TEKS:

RSS

Resume Akhlak Terhadap Orang Tua dan Kerabat


AKHLAK TERHADAP ORANG TUA DAN KERABAT

Sebelum kita membahas tentang akhlak terhadap orang tua dan kerabat, perlu kita ketahui bahwa akhlak terhadap orang tua dan kerabat itu termasuk kepada “akhlak terhadap manusia” dan akhlak terhadap manusia itu terbagi menjadi beberapa bagian, diantaranya:
(a) Akhlak terhadap diri sendiri,
(b) Akhlak terhadap orang lain, diantaranya:
(i) Akhlah terhadap rasulullah,
(ii) Akhlak terhadap orang tua,
(iii) Akhlak terhadap karib kerabat,
(iv) Akhlak terhadap tetangga, dan
(v) Akhlak terhadap masyarakat.
Yang akan kita bahas sekarang adalah akhlak terhadap orang tua dan karib kerabat. Ruang lingkup akhlak terhadap orang tua dan karib kerabat diantaranya:
(1) Akhlak terhadap Orang tua (birrul walidain), antara lain:
a. Mencintai mereka melebihi cinta kepada kerabat lainnya.
b. Merendahkan diri kepada keduanya diiringi perasaan kasih sayang.
c. Berkomunikasi dengan orang tua dengan khidmat, mempergunakan kata-kata yang lemah lembut.
d. Berbuat baik kepada ibu-bapak dengan sebiak-baiknya, dengan mengikuti nasehat baiknya, tidak menyinggung perasaan dan menyakiti hatinya, membuat ibu-bapak ridha.
e. Mendo’akan keselamatan dan keampunan bagi mereka kendatipun seorang atau kedua-duanya telah meninggal dunia.
(2) Akhlak terhadap Keluarga, Karib Kerabat, antara lain:
a. Saling membina rasa cinta dan kasih sayang dalam kehidupan keluarga.
b. Saling menunaikan kewajiban untuk memperoleh hak.
c. Berbakti kepada ibu-bapak.
d. Mendidik anak-anak dengan kasih sayang.
e. Memelihara hubungan silaturahmi dan melanjutkan silaturahmi yang dibina orang tua yang telah meninggal.

DATA YANG DITAMPILKAN:
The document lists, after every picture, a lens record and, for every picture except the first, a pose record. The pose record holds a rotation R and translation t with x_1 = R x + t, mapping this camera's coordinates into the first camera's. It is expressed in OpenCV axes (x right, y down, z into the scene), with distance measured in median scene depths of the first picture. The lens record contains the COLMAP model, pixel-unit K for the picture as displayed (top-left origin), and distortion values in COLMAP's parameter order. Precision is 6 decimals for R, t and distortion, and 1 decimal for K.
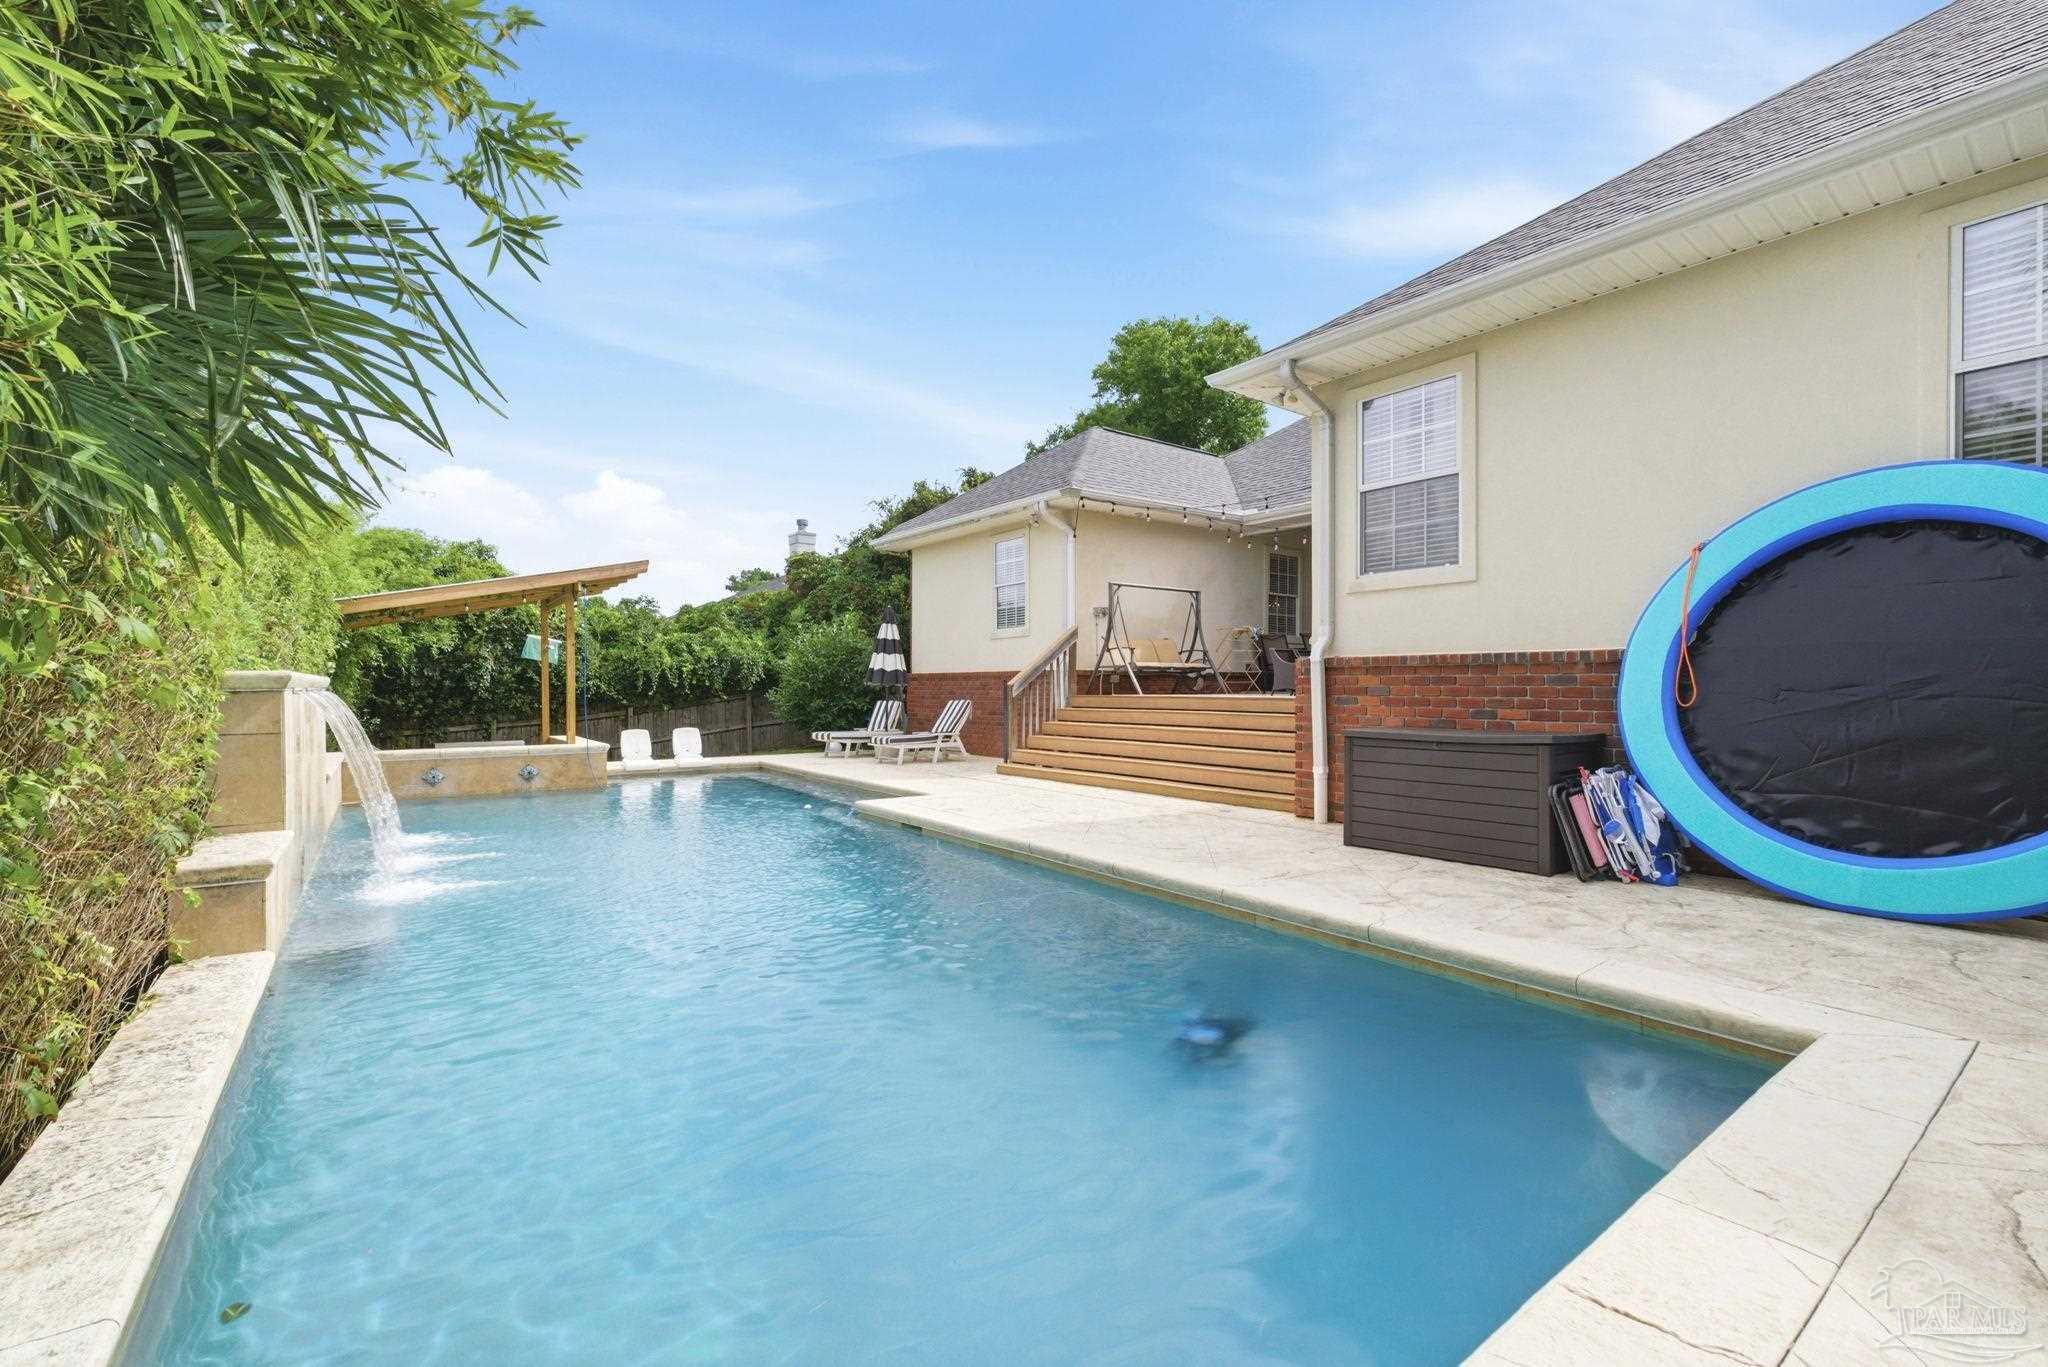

TUGAS DAN LATIHAN:
(1) Perbarui bagian teks yang dimulai pada kata-kata "d. Berbuat baik" dan berakhir setelah "yang telah meninggal.", dengan mengganti "silaturahmi" menjadi "silaturahim".
(2) Jawab pertanyaan tentang teks ini:
(a) Apa sebutan lain untuk akhlak terhadap orang tua?
(b) Akhlak terhadap orang tua dan kerabat termasuk ke dalam akhlak terhadap apa?
(c) Dengan apa anak-anak dididik menurut bagian tentang keluarga dan karib kerabat?
Data ini tidak berkaitan dengan teks.

PEMBAHASAN SOAL:
(1)
d. Berbuat baik kepada ibu-bapak dengan sebiak-baiknya, dengan mengikuti nasehat baiknya, tidak menyinggung perasaan dan menyakiti hatinya, membuat ibu-bapak ridha.
e. Mendo’akan keselamatan dan keampunan bagi mereka kendatipun seorang atau kedua-duanya telah meninggal dunia.
(2) Akhlak terhadap Keluarga, Karib Kerabat, antara lain:
a. Saling membina rasa cinta dan kasih sayang dalam kehidupan keluarga.
b. Saling menunaikan kewajiban untuk memperoleh hak.
c. Berbakti kepada ibu-bapak.
d. Mendidik anak-anak dengan kasih sayang.
e. Memelihara hubungan silaturahim dan melanjutkan silaturahim yang dibina orang tua yang telah meninggal.

(2)
(a) Birrul walidain.
(b) Akhlak terhadap manusia.
(c) Dengan kasih sayang.